B Cycle – 5th Sunday of Easter 21

B Cycle – 5th Sunday of Easter 21

Jn. 15:1-8

John in his first letter simplifies things for us by confirming what God has promised us through the prophet Jeremiah, that he would write his law on our hearts. Thus, we will keep his commandments not by strength of our own will power or discipline but because our hearts are changed.  In his first letter John tells us how our hearts condemn us when we sin or when we are faithful our hearts affirm us.  Our confidence grows as our hearts affirm, we are doing God’s will and John tells us that affirmation comes from the Spirit and strengthens our belief in God’s promises.    
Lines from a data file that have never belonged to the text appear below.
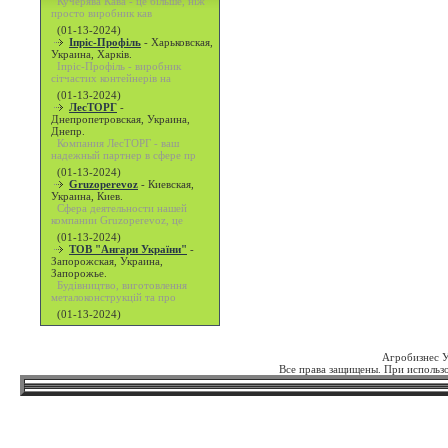
Кучерява Кава - це більше, ніж
просто виробник кав
(01-13-2024)
Іпріс-Профіль
-
Харьковская,
Украина, Харків.
Іпріс-Профіль - виробник
сітчастих контейнерів на
(01-13-2024)
ЛесТОРГ
-
Днепропетровская, Украина,
Днепр.
Компания ЛесТОРГ - ваш
надежный партнер в сфере пр
(01-13-2024)
Gruzoperevoz
-
Киевская,
Украина, Киев.
Сфера деятельности нашей
компании Gruzoperevoz, це
(01-13-2024)
ТОВ "Ангари України"
-
Запорожская, Украина,
Запорожье.
Будівництво, виготовлення
металоконструкцій та про
(01-13-2024)
Агробизнес 
Все права защищены. При использо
This should not surprise us, for God told us these things through the prophets. When Adam and Eve sinned, we lost the intimacy God desired us to experience with him.  That sin did not change God’s desire for intimacy with us, but it certainly changed our relationship with God. We live in the fallen world where sin separates us from God but that does not mean we have to remain separated from God.  Immediately, on the expulsion of Adam and Eve from the garden, God began a plan to restore us, and his plan is as simple as John said.  It involved the one sacrifice for the sins of all, the Lamb of God, and the outpouring of the Holy Spirit to change our hearts.  

If we can embrace those two gifts of God, Jesus Christ as the price for the sins we commit and the Holy Spirit to teach us and change us we can grow in the knowledge we are pleasing to God.  That certainty is called belief and John tells us the key to keeping the commandments is believing in Jesus Christ (1 Jn. 3:23). Believing in Jesus changes everything for us because that belief moves us from focusing on our failures to embracing the gift of forgiveness given to us through the death of Jesus. Believing allows us to come before God unencumbered by our sins and with thanksgiving embrace Jesus as savior and Lord.  It is that embrace which then allows us to grow in holiness and discover the meaning and purpose of our lives.

John is retelling us the very words Jesus said to him and the other disciples in that upper room the night before he died.  How many ways did Jesus have to tell us if we remain in him and him in us, we will not only believe but we will grow in holiness?  With Jesus revealing the Father to us, we can and will reveal the Father to others.  Believing is the key to everything we seek from our faith and our faithfulness to follow Jesus.  It is not in how well we practice our faith that pleases God, but it is in how well we live our faith.  Living our faith calls for us to trust God to be with us always.  Living our faith demands us to rely on the promises of God to be manifested in our lives.    

Which promise of God do you want to be manifested in your life?  How about knowing God is always with us for he promised never to abandon nor forsake us. How about his promise to give us rest if we, when burdened, go to him? How about when he told us not to worry or be afraid about anything because we live in the kingdom of God, we will have all we need.  Do we believe or do we need to be reassured as did Thomas?  If we pay attention to the scriptures, we ill find we do not have to pick or choose which promise of God we want to have fulfilled in our lives. God promised it all to us and he knows what we need now and what we will need later if only we seek “…first the kingdom of God and his righteousness and all these things will be added” (Mk. 6:33.   

Where is our focus as we daily attempt to live a life pleasing to God?  Perhaps we need to stop trying to live it according to some perceived image of “holiness.”  We need to understand how critical it is to our spiritual lives to attach ourselves to Jesus.  That parable of the vine and branches is not a bedtime story to be read and set aside because it soothes us. It is words from Jesus telling us how to live a life not only pleasing to God but one that accomplishes in us a transformation of our hearts. 

The simple truth is, we can do nothing apart from Jesus. Yet we seem to be quite comfortable holding to a form of holiness while denying the power God has given us to be holy. Jesus is telling us apart from him we will wither and die but if we root ourselves in him, we will bear fruit.

Perhaps it is time for us to consider if what we are doing is helping us to act on our trust in God’s promises or not.  Do we still feel we need to do things to please God?  Are we becoming one with Christ or not? Is what we are doing helping us grow in intimacy with Christ or not?  Has Christ’s death and resurrection achieved in us that sure and certain knowledge we are forgiven and restored as sons and daughters? 

When Jesus said, come follow me, come and see, come and drink, come and touch they were not just words, they were God’s desire expressed to us and demand a response from us.    

The words of Jesus recorded for us by John the disciple, amplify the issue we must face and that is if our belief is strong enough to have us focus solely on our response to the gift of Jesus.